We would like to add our ‘African Voice’ to those celebrating the achievement of Academy Award-winning actress Lupita Nyong’o, who upstaged many of her better-known peers in accepting her Best Supporting Actress Oscar at the recent 86th annual ceremony and seemed to brim with confidence in a flowing blue Prada dress that drew accolades both from fashion circles and elsewhere.
But it wasn’t always this way. Before the Oscars, the 12 Years A Slave actress spoke candidly when she picked up her Best Breakthrough Performance Award at the Essence Black Women in Hollywood luncheon about wishing her skin was lighter until Sudanese model Alek Wek broke though on the catwalk scene.
“She was dark as night, she was on all of the runways and in every magazine and everyone was talking about how beautiful she was,” Ms Nyong’o said. “Even Oprah called her beautiful and that made it a fact. My complexion had always been an obstacle to overcome and all of a sudden Oprah was telling me it wasn’t.

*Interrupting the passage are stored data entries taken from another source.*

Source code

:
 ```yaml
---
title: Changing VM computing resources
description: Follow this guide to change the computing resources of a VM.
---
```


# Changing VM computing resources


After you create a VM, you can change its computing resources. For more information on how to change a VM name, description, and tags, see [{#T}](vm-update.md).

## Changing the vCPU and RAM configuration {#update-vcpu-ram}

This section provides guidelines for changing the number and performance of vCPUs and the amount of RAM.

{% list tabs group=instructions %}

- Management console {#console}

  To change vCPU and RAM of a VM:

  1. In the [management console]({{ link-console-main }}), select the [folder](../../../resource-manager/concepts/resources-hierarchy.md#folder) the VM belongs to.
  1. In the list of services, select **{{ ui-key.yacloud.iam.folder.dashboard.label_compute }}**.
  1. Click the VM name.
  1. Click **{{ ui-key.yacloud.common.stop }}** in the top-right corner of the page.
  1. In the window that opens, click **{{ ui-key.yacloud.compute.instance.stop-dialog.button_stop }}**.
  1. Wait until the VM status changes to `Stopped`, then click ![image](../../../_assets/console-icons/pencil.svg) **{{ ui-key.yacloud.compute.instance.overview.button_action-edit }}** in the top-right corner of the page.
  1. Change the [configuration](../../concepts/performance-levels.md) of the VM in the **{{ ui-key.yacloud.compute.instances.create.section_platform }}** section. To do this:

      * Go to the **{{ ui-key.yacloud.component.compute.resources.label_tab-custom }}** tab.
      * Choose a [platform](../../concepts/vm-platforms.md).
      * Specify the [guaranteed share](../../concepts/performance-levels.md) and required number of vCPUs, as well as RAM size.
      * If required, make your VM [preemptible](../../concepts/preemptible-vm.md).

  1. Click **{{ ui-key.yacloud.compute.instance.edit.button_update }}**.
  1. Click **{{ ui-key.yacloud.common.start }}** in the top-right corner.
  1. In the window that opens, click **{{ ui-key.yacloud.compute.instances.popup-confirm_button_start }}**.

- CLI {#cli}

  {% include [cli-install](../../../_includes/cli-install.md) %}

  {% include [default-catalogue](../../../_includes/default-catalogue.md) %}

“It was perplexing and I wanted to reject it because I had begun to enjoy the seduction of inadequacy. But a flower couldn’t help but bloom inside of me. When I saw Alek, I inadvertently saw a reflection of myself that I could not deny. Now, I had a spring in my step because I felt more seen, more appreciated by the far away gatekeepers of beauty.
Of her formative years, the Mexico-born actress, who celebrated her 31st birthday the day before the Academy Awards ceremony, said: “I tried to negotiate with God. I told him I would stop stealing sugar cubes at night if he gave me what I wanted. I would listen to my mother’s every word and never lose my school sweater again if he just made me a little lighter. But I guess God was unimpressed with my bargaining chips because He never listened.”
Lupita was born in Mexico City, where her father was a visiting lecturer in political science, but raised in Kenya from the age of one. She went to school in Kenya before relocating and graduating with a degree in film and theatre studies in the US. She subsequently graduated from the Yale School of Drama’s acting program.
Lupita’s stunning feature debut as Patsey, in Steve McQueen’s harrowing ‘Best Picture’ dramatisation of Solomon Northup’s account of his 12 years as a slave was honoured with the New Hollywood Award at the 17th annual Hollywood Film Awards and helped to cement her place on Variety’s prestigious annual 10 Actors to Watch list.
As well as acting, Lupita is also an award-winning film-maker. She wrote, directed, and produced In My Genes; a fascinating documentary about the treatment of Kenya’s often misunderstood albino population.